In summary, the Dykes line is based on the 1905 deed from Isabella Floyd to Henry Reaves. It is most favorable to Lowery and encompasses the improvements erected by Ross and his predecessors. The parcel in dispute lies between the Dykes line and the "possession line," which is least favorable to Lowery. Between the Dykes line and the "possession line" run the Ross line and the partitioned line, based on a 1914 survey conducted in connection with the partition of the property of Henry Reaves. Most of the improvements lie between the Dykes line and the Ross line.
(1) Lowery showed record title only up to the partitioned line.

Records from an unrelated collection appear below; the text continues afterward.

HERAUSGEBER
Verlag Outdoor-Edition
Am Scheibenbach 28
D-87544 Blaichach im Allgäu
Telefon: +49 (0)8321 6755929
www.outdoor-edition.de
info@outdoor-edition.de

However, there was evidence from which the jury was entitled to conclude that Lowery obtained title by prescription extending to the Dykes line, between the years of 1914 and 1935. See Walker v. Steffes, 139 Ga. 520 (7) (77 SE 580) (1913); Pindar, Ga. Real Estate Law and Procedure 12-34, 12-35 (2d Ed. 1979).
(2) Ross, on the other hand, showed record title extending to the Ross line. He contends that the evidence at least demands a finding of prescriptive title in his favor extending to the Ross line, based on adverse possession under color of title for a period of seven years as provided in Code Ann. 85-402 and 85-407. Examining the record, we find no evidence to counter this claim, as Ross showed adverse possession under color of title from at least 1971 until 1980; to that extent, his motion for a new trial should have been granted.

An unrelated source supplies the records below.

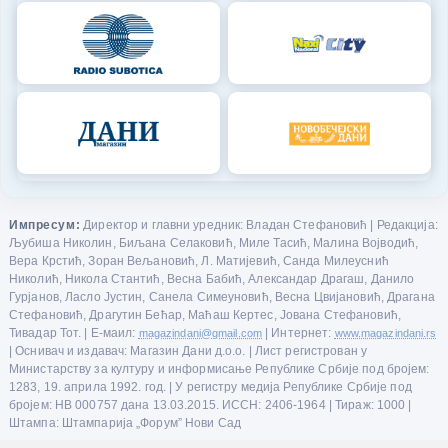
Импресум:
Директор и главни уредник: Владан Стефановић | Редакција:
Љубиша Николин, Биљана Селаковић, Миле Тасић, Малина Војводић,
Вера Крстић, Зоран Вељановић, Л. Матијевић, Санда Милеуснић
Николић, Никола Стантић, Весна Бабић, Александар Драгаш, Данило
Гурјанов, Ласло Јустин, Санела Симеуновић, Весна Цвијановић, Драгана
Стефановић, Драгутин Бећар, Маћаш Кертес, Јована Стефановић,
Тивадар Тот. | Е-маил:
magazindani@gmail.com
| Интернет:
www.magazindani.rs
| Оснивач и издавач: Магазин Дани д.о.о. | Лист регистрован у
Министарству за културу и информисање Републике Србије под бројем:
1283, 19. априла 1992. год. | У регистру медија Републике Србије под
бројем: НВ 000757 дана 13.03.2015. ИССН: 2406-1964 | Тираж: 1000 |
Штампа: Штампарија „Форум” Нови Сад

At the close of the evidence Ross moved for a directed verdict on the issue of damages for trespass, but did not seek a directed verdict on the issue of title. A motion for a directed verdict must, of course, state the specific grounds therefor. Code Ann. 81A-150 (a). Ross' motion for a directed verdict did not encompass the issue of title, and we cannot now hold as a matter of law that Ross established prescriptive title extending to the Ross line -- but only that he is entitled to another chance to submit this issue to a jury.
(3) Ross also contends that the evidence demands a finding of prescriptive title in him extending to the "possession line," based on adverse possession with or without color of title for a period of twenty years. Code Ann. 85-406. As to this issue, we cannot say, as a matter of law, that Ross' possession extended to the "possession line" and was "public, continuous, exclusive, uninterrupted, and peaceable, and . . . accompanied by a claim of right . . ." for a period of 20 years, as required by Code Ann. 85-402 and 85-406. That issue must remain for determination by the jury on retrial.
(4) We note that the special verdict of the jury with respect to improvements did not include specific findings as to the factual matters set out in our improvements statute (Ga. L. 1897, p. 89), presently codified as Code Ann 33-107, 33-108, which is a well-conceived procedural scheme for resolving similar controversies. See Bridges v. Henry, 210 Ga. 415 (80 SE2d 173) (1954)
; Pindar, supra, 23-135, 23-125. If, on retrial, any claim for improvements should be submitted to the jury, it would be advisable to submit all material issues in accordance with this statute.
Lawson, Washington & Thornton, A. Michael Washington, George O. Lawson, Jr., for appellees.